**What this task involves:**
Give the listing again exactly, skipping any pictures it holds.

**Record excerpts:**
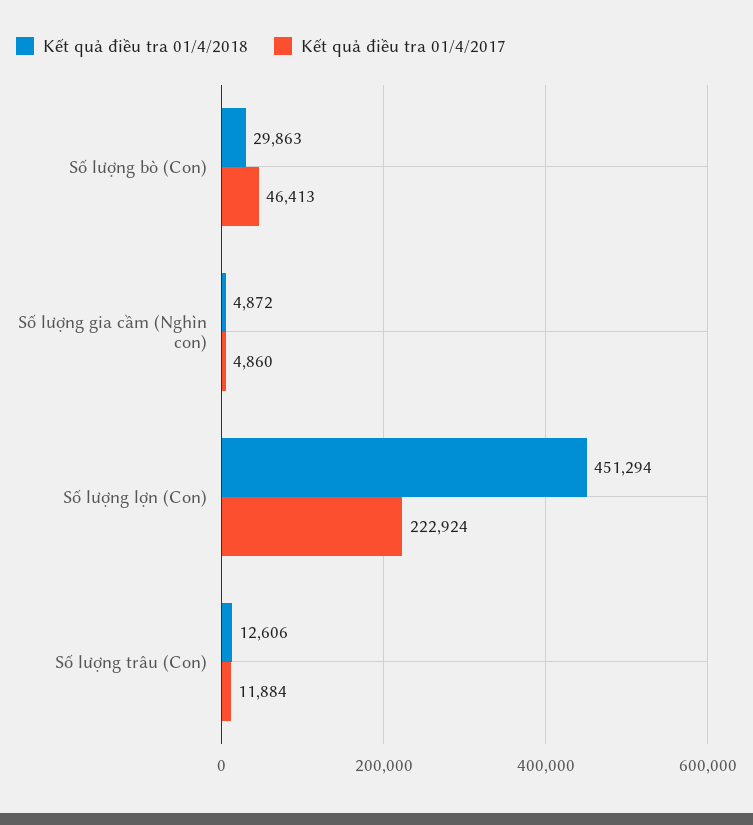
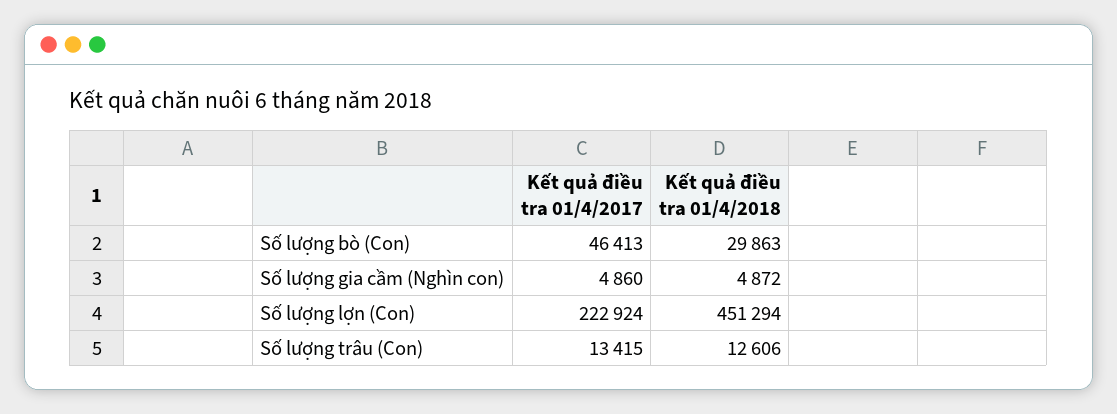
  {
    "Kết quả điều tra 01/4/2018": {
      "Số lượng bò (Con)": 29863,
      "Số lượng gia cầm (Nghìn con)": 4872,
      "Số lượng lợn (Con)": 451294,
      "Số lượng trâu (Con)": 12606
    },
    "Kết quả điều tra 01/4/2017": {
      "Số lượng bò (Con)": 46413,
      "Số lượng gia cầm (Nghìn con)": 4860,
      "Số lượng lợn (Con)": 222924,
-     "Số lượng trâu (Con)": 11884
+     "Số lượng trâu (Con)": 13415
    }
  }

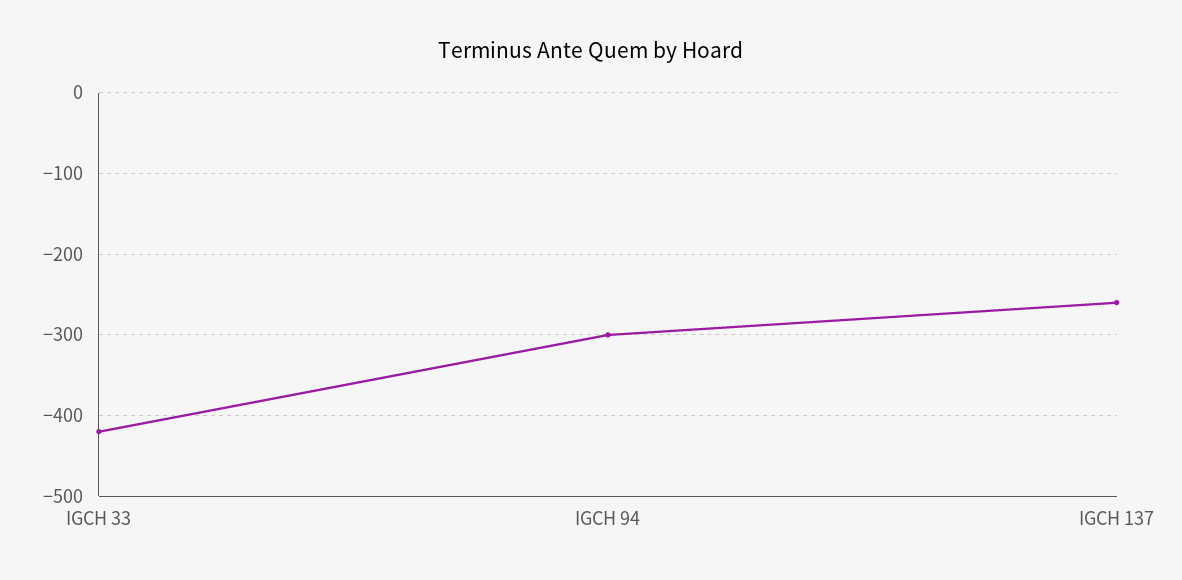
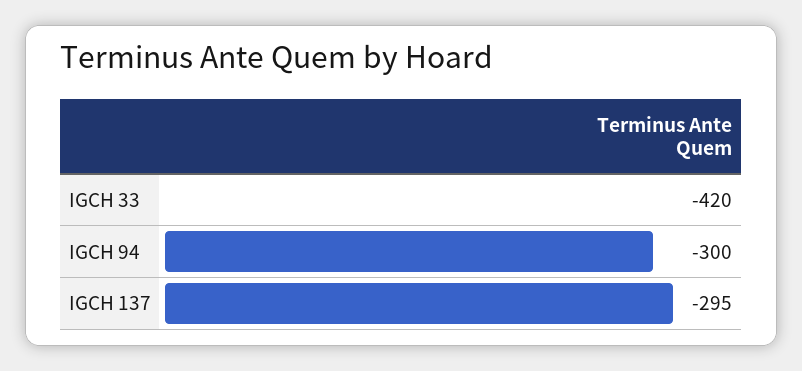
  {
    "IGCH 33": -420,
    "IGCH 94": -300,
-   "IGCH 137": -260
+   "IGCH 137": -295
  }

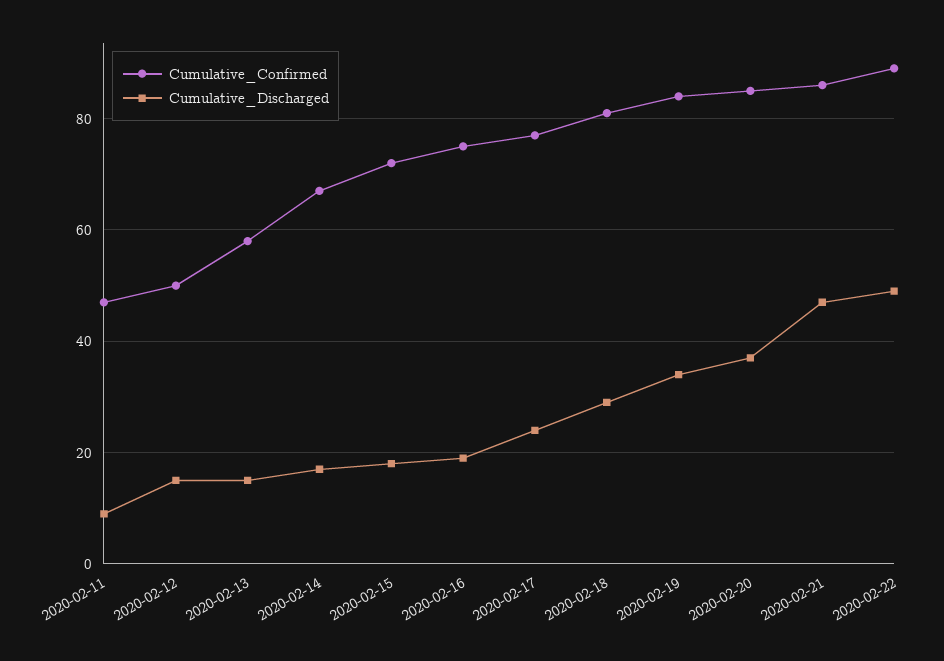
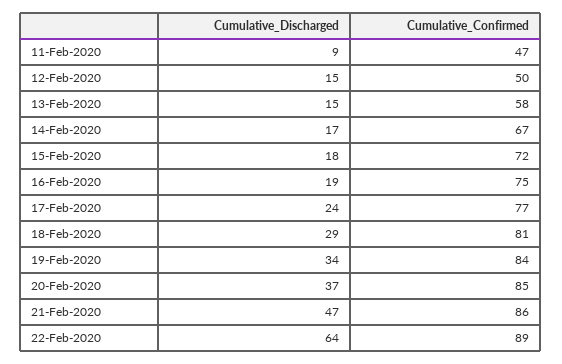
  {
    "Cumulative_Confirmed": {
      "2020-02-11": 47,
      "2020-02-12": 50,
      "2020-02-13": 58,
      "2020-02-14": 67,
      "2020-02-15": 72,
      "2020-02-16": 75,
      "2020-02-17": 77,
      "2020-02-18": 81,
      "2020-02-19": 84,
      "2020-02-20": 85,
      "2020-02-21": 86,
      "2020-02-22": 89
    },
    "Cumulative_Discharged": {
      "2020-02-11": 9,
      "2020-02-12": 15,
      "2020-02-13": 15,
      "2020-02-14": 17,
      "2020-02-15": 18,
      "2020-02-16": 19,
      "2020-02-17": 24,
      "2020-02-18": 29,
      "2020-02-19": 34,
      "2020-02-20": 37,
      "2020-02-21": 47,
-     "2020-02-22": 50
+     "2020-02-22": 64
    }
  }

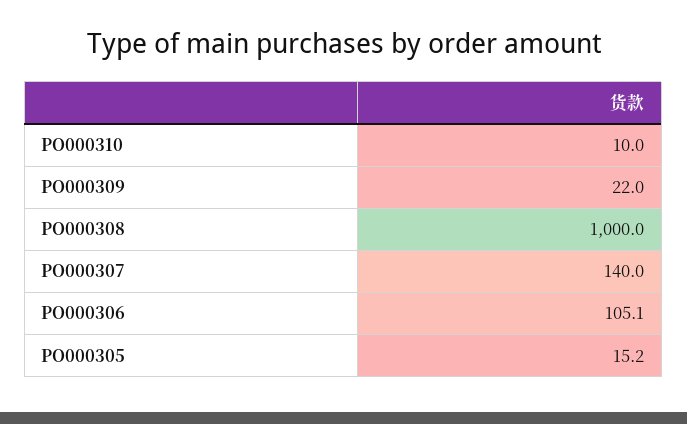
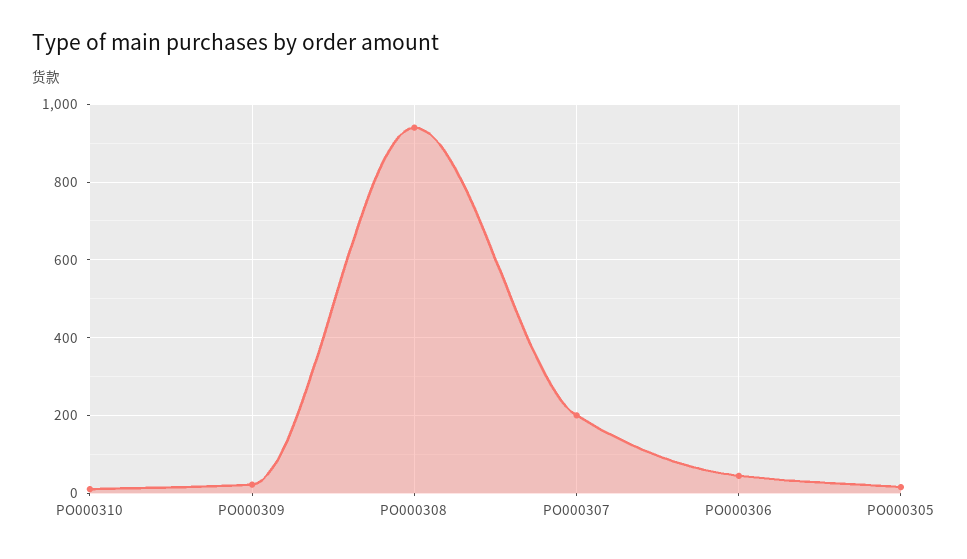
  {
    "PO000310": 10,
    "PO000309": 22,
-   "PO000308": 1000,
+   "PO000308": 940,
-   "PO000307": 140,
+   "PO000307": 200,
-   "PO000306": 105.1,
+   "PO000306": 40,
    "PO000305": 15.2
  }

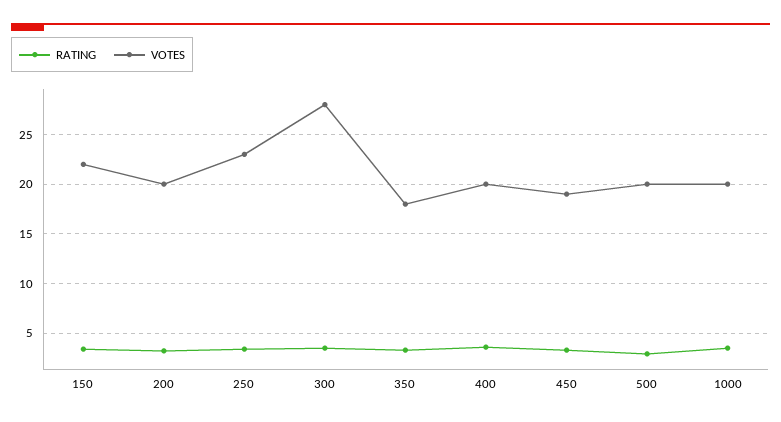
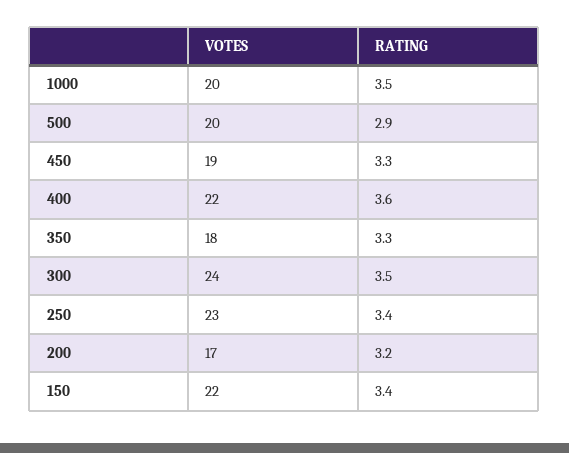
  {
    "RATING": {
      "150": 3.4,
      "200": 3.2,
      "250": 3.4,
      "300": 3.5,
      "350": 3.3,
      "400": 3.6,
      "450": 3.3,
      "500": 2.9,
      "1000": 3.5
    },
    "VOTES": {
      "150": 22,
-     "200": 20,
+     "200": 17,
      "250": 23,
-     "300": 28,
+     "300": 24,
      "350": 18,
-     "400": 20,
+     "400": 22,
      "450": 19,
      "500": 20,
      "1000": 20
    }
  }

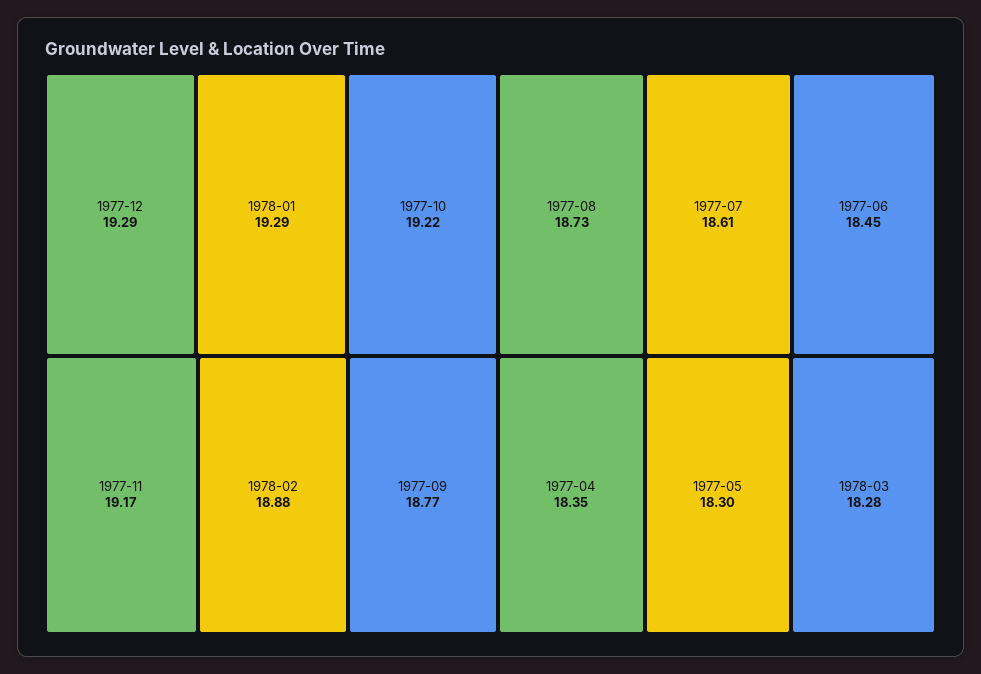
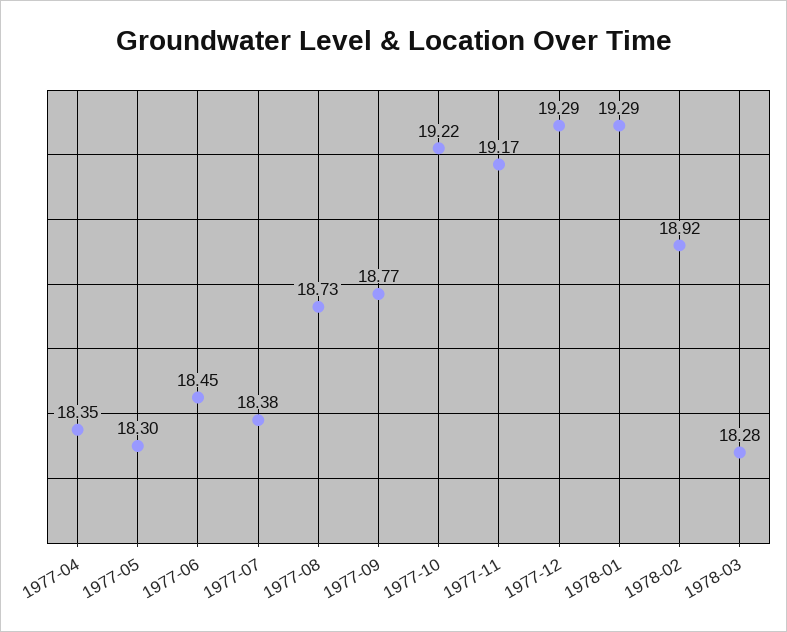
  {
    "1977-12": 19.29,
    "1978-01": 19.29,
    "1977-10": 19.22,
    "1977-11": 19.17,
-   "1978-02": 18.88,
+   "1978-02": 18.92,
    "1977-09": 18.77,
    "1977-08": 18.73,
-   "1977-07": 18.61,
+   "1977-07": 18.38,
    "1977-06": 18.45,
    "1977-04": 18.35,
    "1977-05": 18.3,
    "1978-03": 18.28
  }

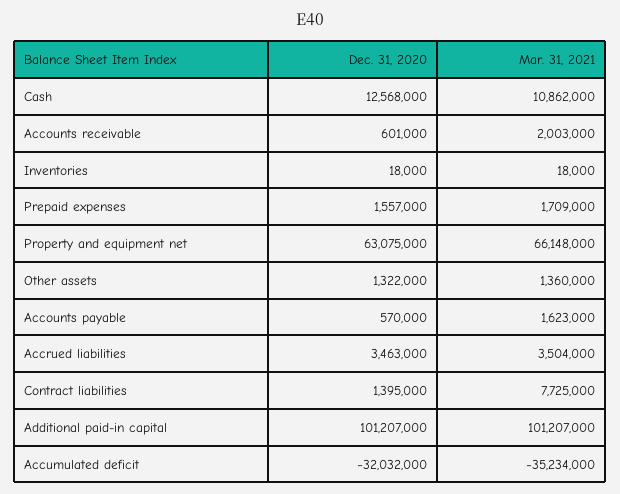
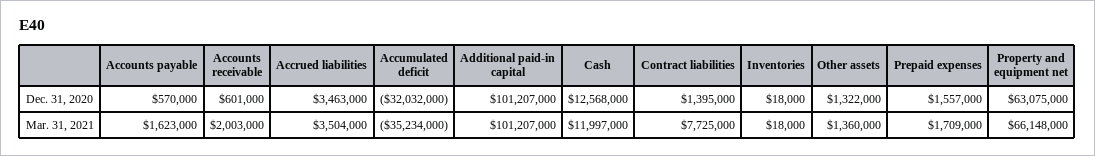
  {
    "Dec. 31, 2020": {
      "Cash": 12568000,
      "Accounts receivable": 601000,
      "Inventories": 18000,
      "Prepaid expenses": 1557000,
      "Property and equipment net": 63075000,
      "Other assets": 1322000,
      "Accounts payable": 570000,
      "Accrued liabilities": 3463000,
      "Contract liabilities": 1395000,
      "Additional paid-in capital": 101207000,
      "Accumulated deficit": -32032000
    },
    "Mar. 31, 2021": {
-     "Cash": 10862000,
+     "Cash": 11997000,
      "Accounts receivable": 2003000,
      "Inventories": 18000,
      "Prepaid expenses": 1709000,
      "Property and equipment net": 66148000,
      "Other assets": 1360000,
      "Accounts payable": 1623000,
      "Accrued liabilities": 3504000,
      "Contract liabilities": 7725000,
      "Additional paid-in capital": 101207000,
      "Accumulated deficit": -35234000
    }
  }

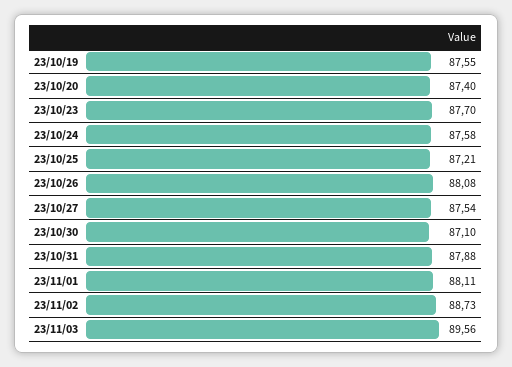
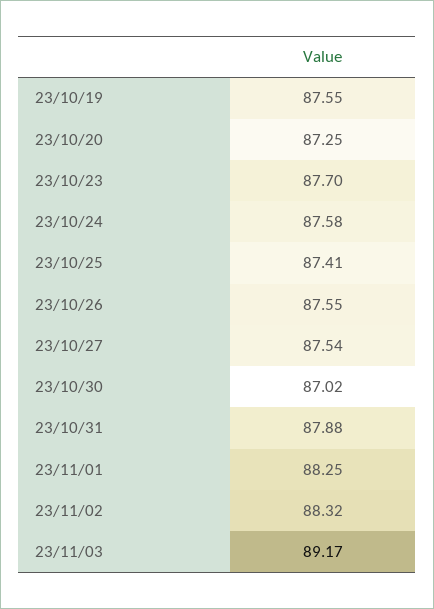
  {
    "23/10/19": 87.55,
-   "23/10/20": 87.4,
+   "23/10/20": 87.25,
    "23/10/23": 87.7,
    "23/10/24": 87.58,
-   "23/10/25": 87.21,
+   "23/10/25": 87.41,
-   "23/10/26": 88.08,
+   "23/10/26": 87.55,
    "23/10/27": 87.54,
-   "23/10/30": 87.1,
+   "23/10/30": 87.02,
    "23/10/31": 87.88,
-   "23/11/01": 88.11,
+   "23/11/01": 88.25,
-   "23/11/02": 88.73,
+   "23/11/02": 88.32,
-   "23/11/03": 89.56
+   "23/11/03": 89.17
  }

**Reply to the exercise:**
  {
    "Kết quả điều tra 01/4/2018": {
      "Số lượng bò (Con)": 29863,
      "Số lượng gia cầm (Nghìn con)": 4872,
      "Số lượng lợn (Con)": 451294,
      "Số lượng trâu (Con)": 12606
    },
    "Kết quả điều tra 01/4/2017": {
      "Số lượng bò (Con)": 46413,
      "Số lượng gia cầm (Nghìn con)": 4860,
      "Số lượng lợn (Con)": 222924,
-     "Số lượng trâu (Con)": 11884
+     "Số lượng trâu (Con)": 13415
    }
  }

  {
    "IGCH 33": -420,
    "IGCH 94": -300,
-   "IGCH 137": -260
+   "IGCH 137": -295
  }

  {
    "Cumulative_Confirmed": {
      "2020-02-11": 47,
      "2020-02-12": 50,
      "2020-02-13": 58,
      "2020-02-14": 67,
      "2020-02-15": 72,
      "2020-02-16": 75,
      "2020-02-17": 77,
      "2020-02-18": 81,
      "2020-02-19": 84,
      "2020-02-20": 85,
      "2020-02-21": 86,
      "2020-02-22": 89
    },
    "Cumulative_Discharged": {
      "2020-02-11": 9,
      "2020-02-12": 15,
      "2020-02-13": 15,
      "2020-02-14": 17,
      "2020-02-15": 18,
      "2020-02-16": 19,
      "2020-02-17": 24,
      "2020-02-18": 29,
      "2020-02-19": 34,
      "2020-02-20": 37,
      "2020-02-21": 47,
-     "2020-02-22": 50
+     "2020-02-22": 64
    }
  }

  {
    "PO000310": 10,
    "PO000309": 22,
-   "PO000308": 1000,
+   "PO000308": 940,
-   "PO000307": 140,
+   "PO000307": 200,
-   "PO000306": 105.1,
+   "PO000306": 40,
    "PO000305": 15.2
  }

  {
    "RATING": {
      "150": 3.4,
      "200": 3.2,
      "250": 3.4,
      "300": 3.5,
      "350": 3.3,
      "400": 3.6,
      "450": 3.3,
      "500": 2.9,
      "1000": 3.5
    },
    "VOTES": {
      "150": 22,
-     "200": 20,
+     "200": 17,
      "250": 23,
-     "300": 28,
+     "300": 24,
      "350": 18,
-     "400": 20,
+     "400": 22,
      "450": 19,
      "500": 20,
      "1000": 20
    }
  }

  {
    "1977-12": 19.29,
    "1978-01": 19.29,
    "1977-10": 19.22,
    "1977-11": 19.17,
-   "1978-02": 18.88,
+   "1978-02": 18.92,
    "1977-09": 18.77,
    "1977-08": 18.73,
-   "1977-07": 18.61,
+   "1977-07": 18.38,
    "1977-06": 18.45,
    "1977-04": 18.35,
    "1977-05": 18.3,
    "1978-03": 18.28
  }

  {
    "Dec. 31, 2020": {
      "Cash": 12568000,
      "Accounts receivable": 601000,
      "Inventories": 18000,
      "Prepaid expenses": 1557000,
      "Property and equipment net": 63075000,
      "Other assets": 1322000,
      "Accounts payable": 570000,
      "Accrued liabilities": 3463000,
      "Contract liabilities": 1395000,
      "Additional paid-in capital": 101207000,
      "Accumulated deficit": -32032000
    },
    "Mar. 31, 2021": {
-     "Cash": 10862000,
+     "Cash": 11997000,
      "Accounts receivable": 2003000,
      "Inventories": 18000,
      "Prepaid expenses": 1709000,
      "Property and equipment net": 66148000,
      "Other assets": 1360000,
      "Accounts payable": 1623000,
      "Accrued liabilities": 3504000,
      "Contract liabilities": 7725000,
      "Additional paid-in capital": 101207000,
      "Accumulated deficit": -35234000
    }
  }

  {
    "23/10/19": 87.55,
-   "23/10/20": 87.4,
+   "23/10/20": 87.25,
    "23/10/23": 87.7,
    "23/10/24": 87.58,
-   "23/10/25": 87.21,
+   "23/10/25": 87.41,
-   "23/10/26": 88.08,
+   "23/10/26": 87.55,
    "23/10/27": 87.54,
-   "23/10/30": 87.1,
+   "23/10/30": 87.02,
    "23/10/31": 87.88,
-   "23/11/01": 88.11,
+   "23/11/01": 88.25,
-   "23/11/02": 88.73,
+   "23/11/02": 88.32,
-   "23/11/03": 89.56
+   "23/11/03": 89.17
  }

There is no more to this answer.